(WHAT THE TASK ASKS)
I'd like the line containing "ürünler, teknik kontrolleri" and every line below it, to the end of the material, repeated exactly and with nothing else.
BEGIN
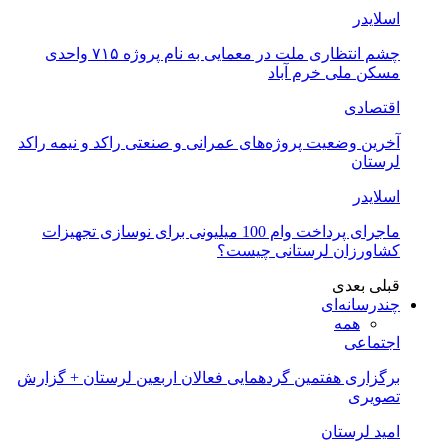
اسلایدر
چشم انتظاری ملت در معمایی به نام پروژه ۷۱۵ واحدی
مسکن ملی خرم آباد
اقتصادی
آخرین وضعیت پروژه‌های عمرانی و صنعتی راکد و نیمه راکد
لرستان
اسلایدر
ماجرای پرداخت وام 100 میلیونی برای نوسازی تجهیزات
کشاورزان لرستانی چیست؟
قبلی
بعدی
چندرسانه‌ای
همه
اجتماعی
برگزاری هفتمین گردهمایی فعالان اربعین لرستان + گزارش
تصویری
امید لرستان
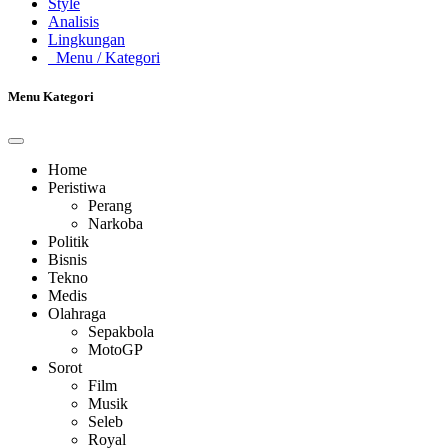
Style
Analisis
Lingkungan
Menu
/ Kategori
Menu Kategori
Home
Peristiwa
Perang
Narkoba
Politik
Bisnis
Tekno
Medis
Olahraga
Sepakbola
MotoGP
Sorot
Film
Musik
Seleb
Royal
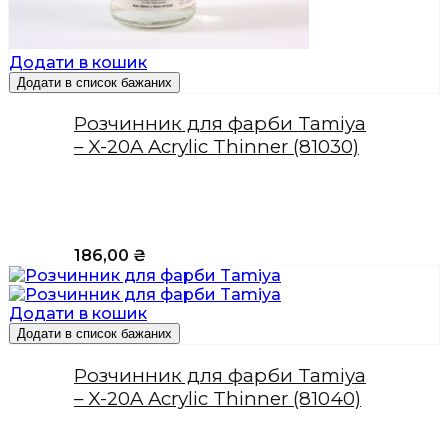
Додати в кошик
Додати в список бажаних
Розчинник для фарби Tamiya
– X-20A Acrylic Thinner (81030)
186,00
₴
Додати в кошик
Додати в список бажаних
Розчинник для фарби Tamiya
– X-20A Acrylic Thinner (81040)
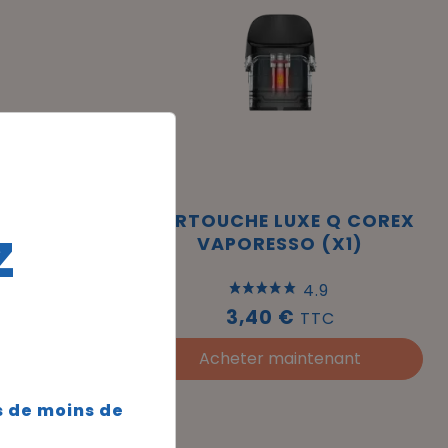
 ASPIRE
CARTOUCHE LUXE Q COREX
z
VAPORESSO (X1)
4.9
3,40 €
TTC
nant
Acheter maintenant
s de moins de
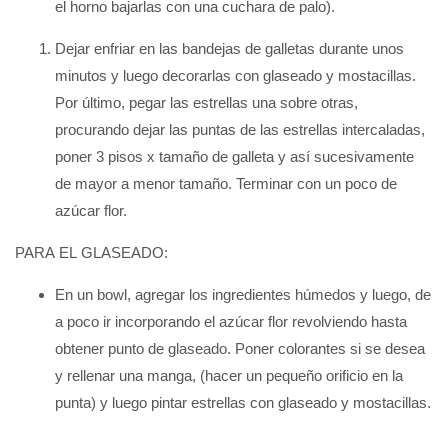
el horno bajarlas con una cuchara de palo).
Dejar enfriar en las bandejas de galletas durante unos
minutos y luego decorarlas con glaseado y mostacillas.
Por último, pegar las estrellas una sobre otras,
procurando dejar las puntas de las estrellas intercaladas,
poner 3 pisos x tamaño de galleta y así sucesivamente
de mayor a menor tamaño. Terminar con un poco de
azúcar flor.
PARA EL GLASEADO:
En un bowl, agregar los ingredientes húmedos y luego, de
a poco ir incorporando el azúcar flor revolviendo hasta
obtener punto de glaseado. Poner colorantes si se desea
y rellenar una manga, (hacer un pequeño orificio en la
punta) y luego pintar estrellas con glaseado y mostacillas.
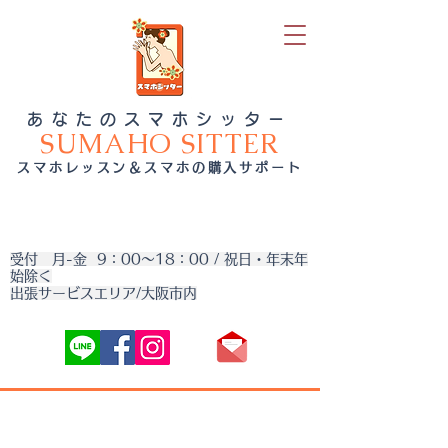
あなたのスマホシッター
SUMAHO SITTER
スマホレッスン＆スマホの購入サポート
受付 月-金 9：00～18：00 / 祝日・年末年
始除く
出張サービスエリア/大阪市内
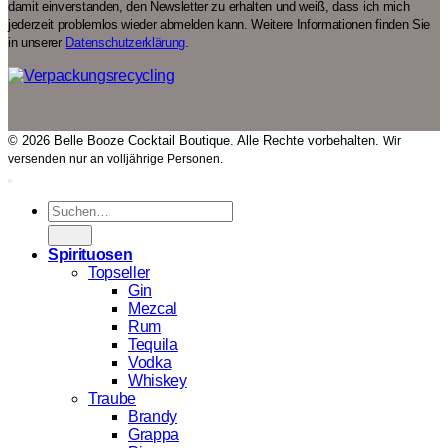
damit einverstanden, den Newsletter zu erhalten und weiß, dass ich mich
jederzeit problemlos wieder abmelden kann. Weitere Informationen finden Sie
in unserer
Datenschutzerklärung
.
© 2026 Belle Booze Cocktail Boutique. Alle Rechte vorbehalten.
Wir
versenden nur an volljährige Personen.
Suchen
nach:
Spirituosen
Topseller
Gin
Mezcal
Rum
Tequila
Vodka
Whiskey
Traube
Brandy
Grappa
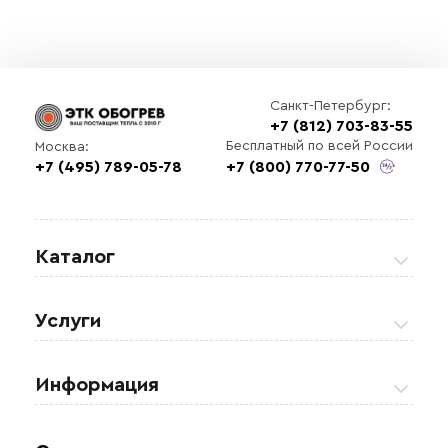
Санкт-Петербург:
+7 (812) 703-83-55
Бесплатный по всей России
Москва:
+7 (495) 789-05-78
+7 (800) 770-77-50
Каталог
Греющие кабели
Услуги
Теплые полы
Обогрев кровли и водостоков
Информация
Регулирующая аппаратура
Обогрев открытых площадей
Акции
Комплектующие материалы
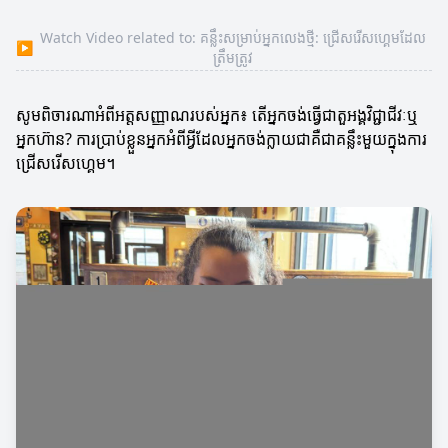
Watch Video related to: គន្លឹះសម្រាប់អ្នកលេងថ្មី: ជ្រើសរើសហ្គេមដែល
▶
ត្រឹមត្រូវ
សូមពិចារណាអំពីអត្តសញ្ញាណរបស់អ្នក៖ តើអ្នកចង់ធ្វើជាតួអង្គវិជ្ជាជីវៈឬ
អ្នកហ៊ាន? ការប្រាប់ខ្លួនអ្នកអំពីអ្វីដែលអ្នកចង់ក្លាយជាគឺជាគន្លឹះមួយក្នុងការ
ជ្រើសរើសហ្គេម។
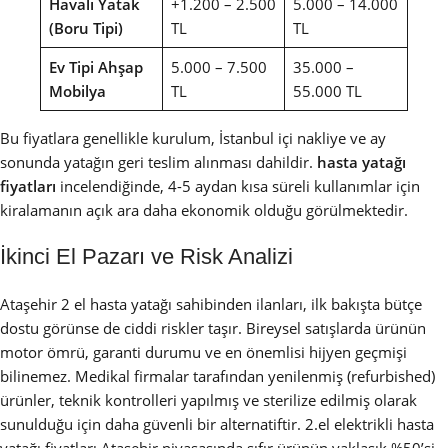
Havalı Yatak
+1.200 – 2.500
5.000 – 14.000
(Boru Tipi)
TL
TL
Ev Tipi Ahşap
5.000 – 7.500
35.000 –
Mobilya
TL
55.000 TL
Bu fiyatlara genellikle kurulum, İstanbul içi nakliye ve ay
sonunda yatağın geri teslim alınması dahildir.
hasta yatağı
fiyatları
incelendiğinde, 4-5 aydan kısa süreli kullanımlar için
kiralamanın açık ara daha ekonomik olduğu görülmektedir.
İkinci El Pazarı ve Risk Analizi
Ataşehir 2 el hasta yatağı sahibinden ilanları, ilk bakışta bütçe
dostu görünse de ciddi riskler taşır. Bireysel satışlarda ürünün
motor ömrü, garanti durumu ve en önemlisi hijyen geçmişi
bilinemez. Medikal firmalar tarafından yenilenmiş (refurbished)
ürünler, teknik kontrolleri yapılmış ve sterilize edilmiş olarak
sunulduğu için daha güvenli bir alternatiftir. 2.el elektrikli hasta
END
(RESULT)
ürünler, teknik kontrolleri yapılmış ve sterilize edilmiş olarak
sunulduğu için daha güvenli bir alternatiftir. 2.el elektrikli hasta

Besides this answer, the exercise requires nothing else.